Thank you very much, Madam Chair.
Obviously I disagree entirely with the way that Mr. Fillmore has characterized this motion. I will give him the benefit of the doubt on the concerns that he may have about a third party group, a private company, being told that certain aspects of the legislation would apply. In that light, I'm trying to consider whether or not I could support that.
The concern I have is that we have seen in so many other committees and so many other instances that the government has used cover in that type of thing to prevent disclosure where disclosure is warranted, and it has kind of stretched the application and the meaning of that.
I really do believe that it's very important that we have a clean motion here because, as it relates to the project, the types of information that would have been provided to the CIB would have been linked to the project. This is a private sector company. This is a company that is owned by Fortis Inc., which is massive.
I don't want to repeat myself, but I want members to appreciate the fact that this is a company that clearly has a great credit rating and has strong revenues, yet they have been offered this kind of deal from the government. They've been given $655 million. We don't yet know exactly if that is a loan. Is that a loan at market rates? If so, why did the government have to be the one to offer that loan? We don't know if this is some kind of debt/equity swap here. There are a lot of different tools that the investment community uses to structure these types of deals. We don't know what the taxpayer exposure is on this. We don't know what the ownership structure is going forward.
I'm inclined to be supportive of a motion that would be less restrictive. I look at what other committees have done when they are looking to get things.... The law would allow for redaction. It is very important to home in on that. Any time a committee asks for unredacted information, it's because there are laws that allow the government to withhold that information from the public, and the whole purpose of having a motion calling for unredacted documents is precisely to say, look, the committee needs to get to the bottom of this.
Also, let me remind you that it was the government that wrote the Canada Infrastructure Bank enabling legislation. I don't believe it is appropriate to give that kind of cover to a structure, a $35-billion bank, where this government wrote into the enabling legislation elements to prevent full disclosure and transparency.
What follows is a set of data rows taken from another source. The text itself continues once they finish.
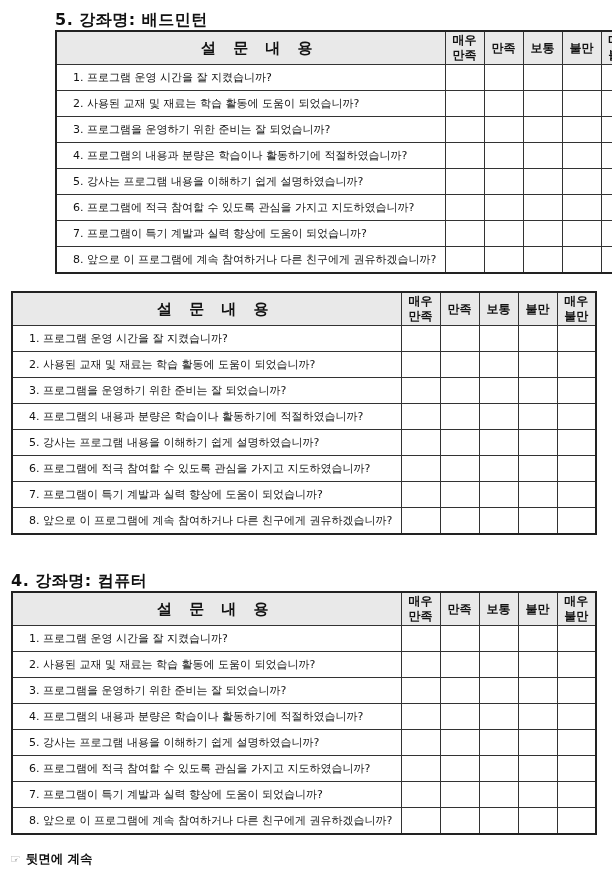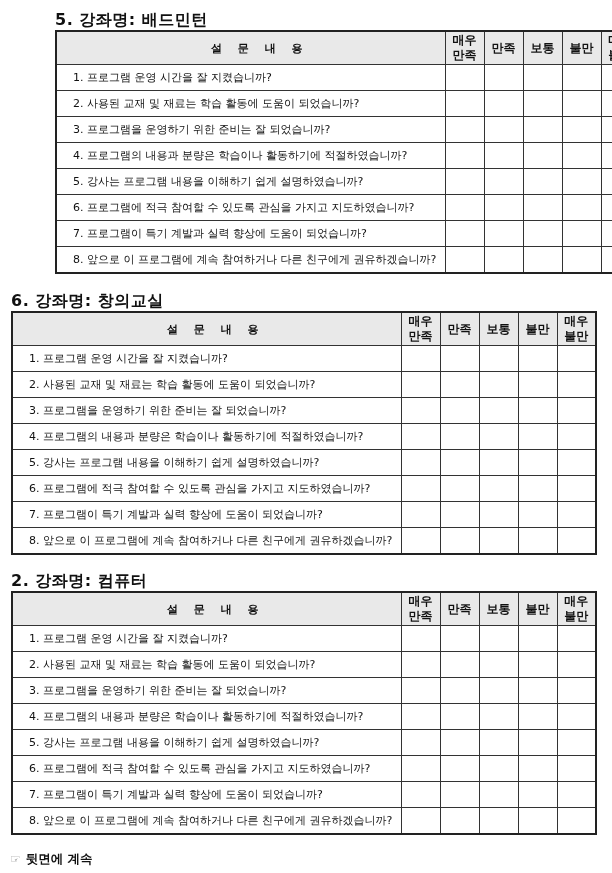--- a/index.html
+++ b/index.html
@@ -23,7 +23,7 @@
     background: #e9e9e9; height: 32px; font-weight: bold; text-align: center;
     line-height: 15px; font-size: 12px;
   }
-  table.survey thead th.q-head { letter-spacing: 6px; font-size: 11px; padding-left: 18px; }
+  table.survey thead th.q-head { letter-spacing: 6px; font-size: 15px; padding-left: 18px; }
   table.survey tbody td { height: 25px; }
   table.survey tbody td.q {
     padding-left: 16px; white-space: nowrap; overflow: hidden; font-size: 11px;

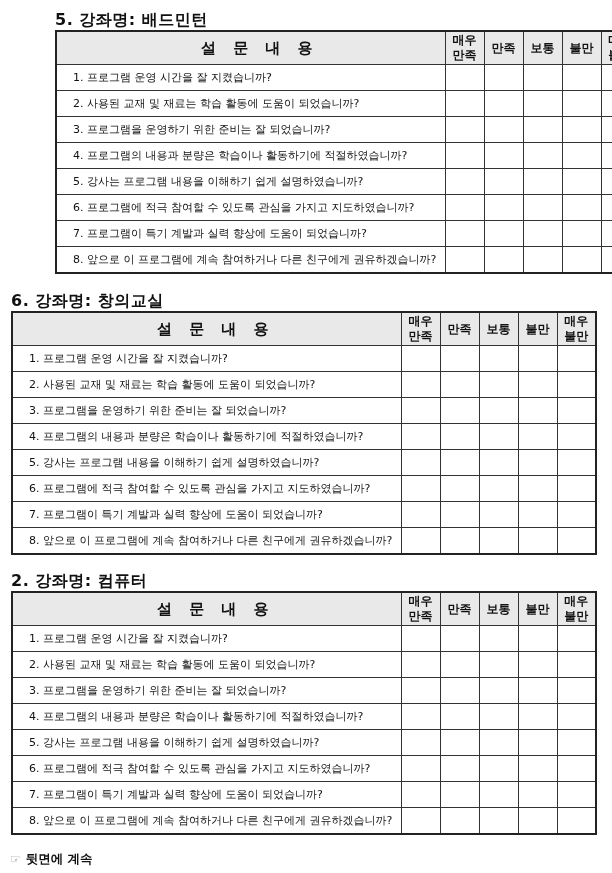--- a/index.html
+++ b/index.html
@@ -142,7 +142,6 @@
       </table>
     </div>
     <div class="section" style="top: 291px;">
-      <div class="section-title">6. 강좌명: 창의교실</div>
       <table class="survey">
         <colgroup>
           <col class="col-q">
I think my NDP colleague and my Bloc colleague put it very well. When these deals are structured between other levels of government where it's public infrastructure, where the public owns the asset or operates it, there's a great deal of disclosure, because you have provincial, municipal and federal access to information and legislation. Here, we have a situation where it's exactly the opposite. We would not protect the Government of Quebec, the Government of Ontario or the Government of Saskatchewan from not having to fully divulge the information about their involvement in these projects, so why would we protect a private company?